# ABOUT THIS EXERCISE:
Looking through the material below, say how many lines contain the string "down" and add nothing more.

# SOURCE MATERIAL:
++++++
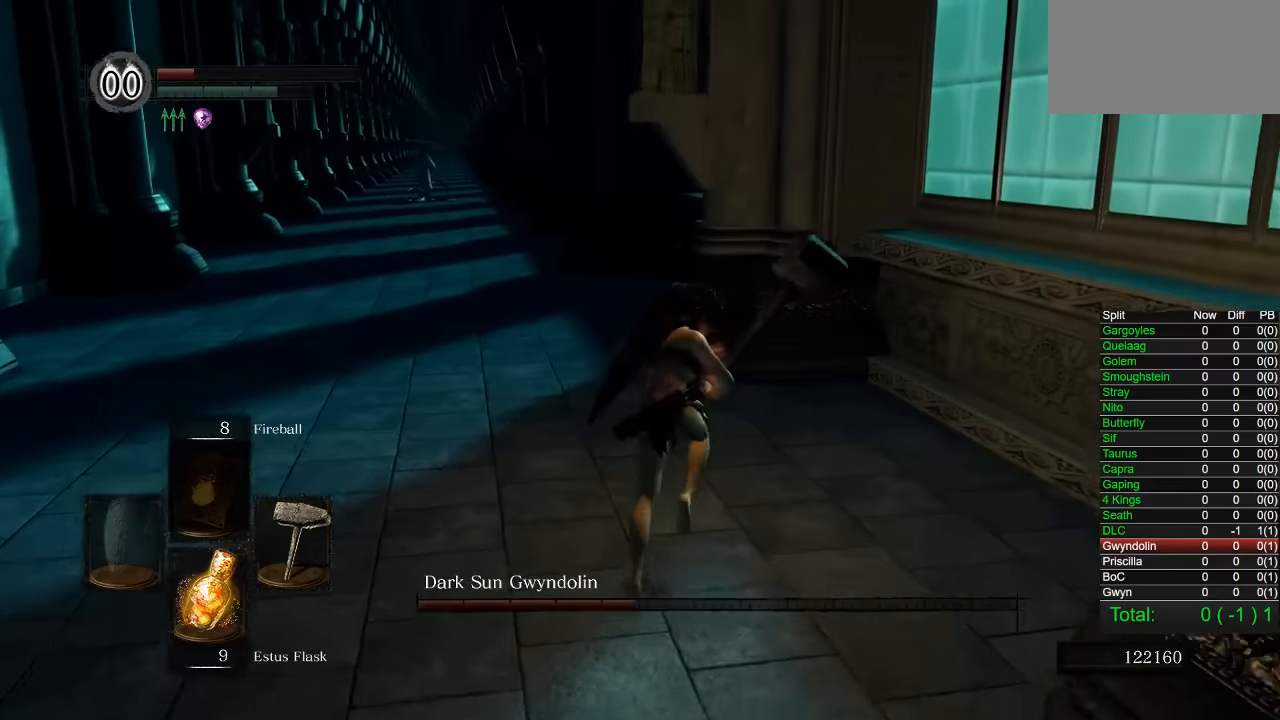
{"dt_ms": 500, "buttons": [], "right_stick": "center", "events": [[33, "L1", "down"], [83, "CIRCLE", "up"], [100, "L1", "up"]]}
++++++
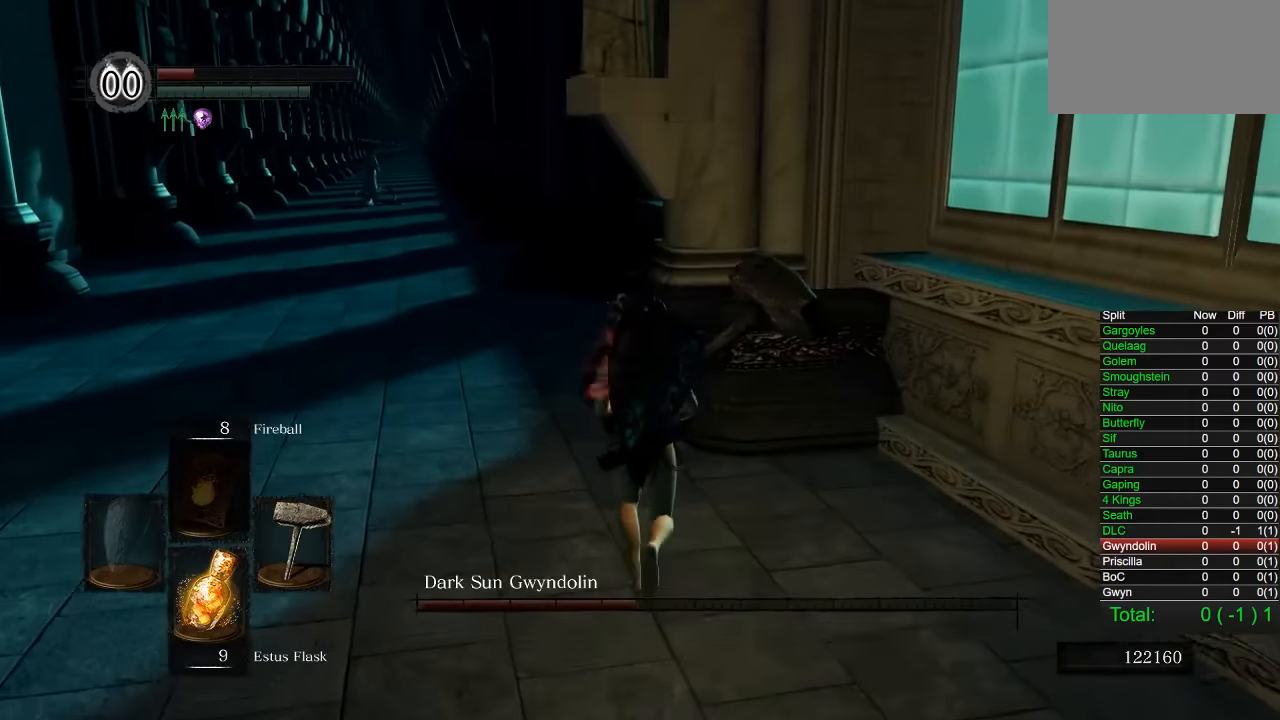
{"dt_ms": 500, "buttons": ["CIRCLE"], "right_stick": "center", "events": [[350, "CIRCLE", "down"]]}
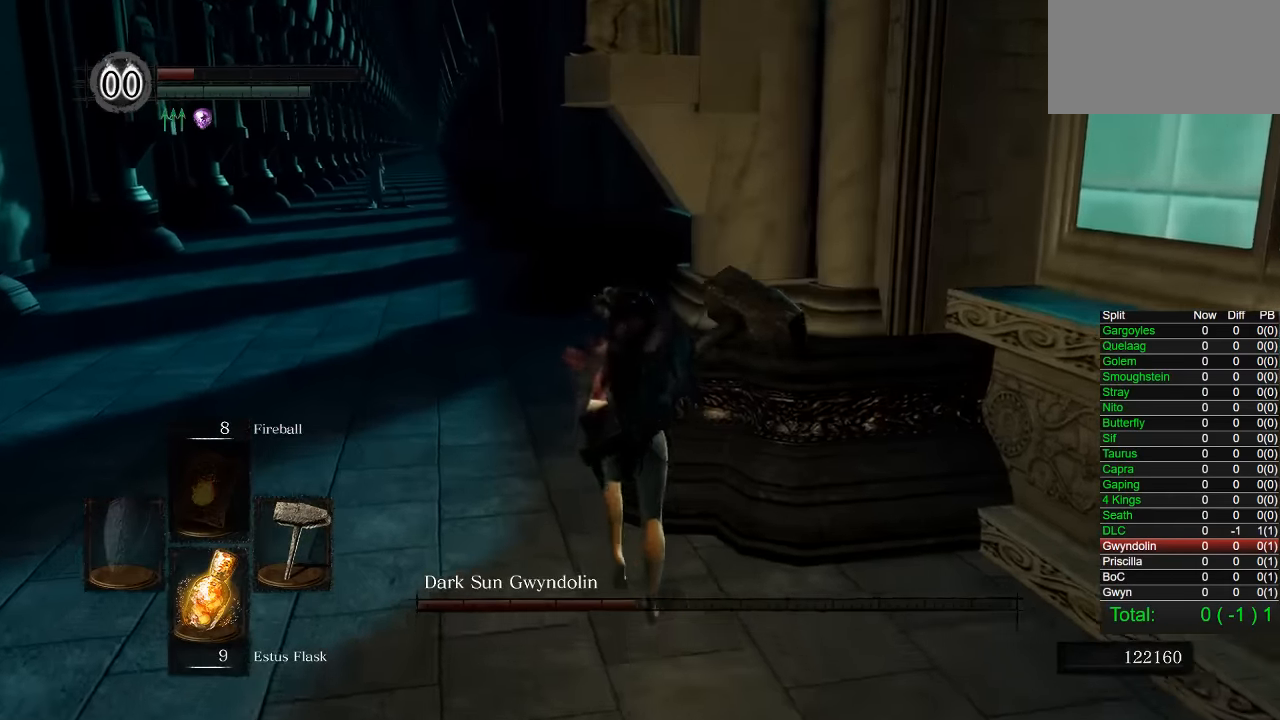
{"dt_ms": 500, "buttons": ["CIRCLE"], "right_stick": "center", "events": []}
++++++
# ANSWER TO THIS EXERCISE:
2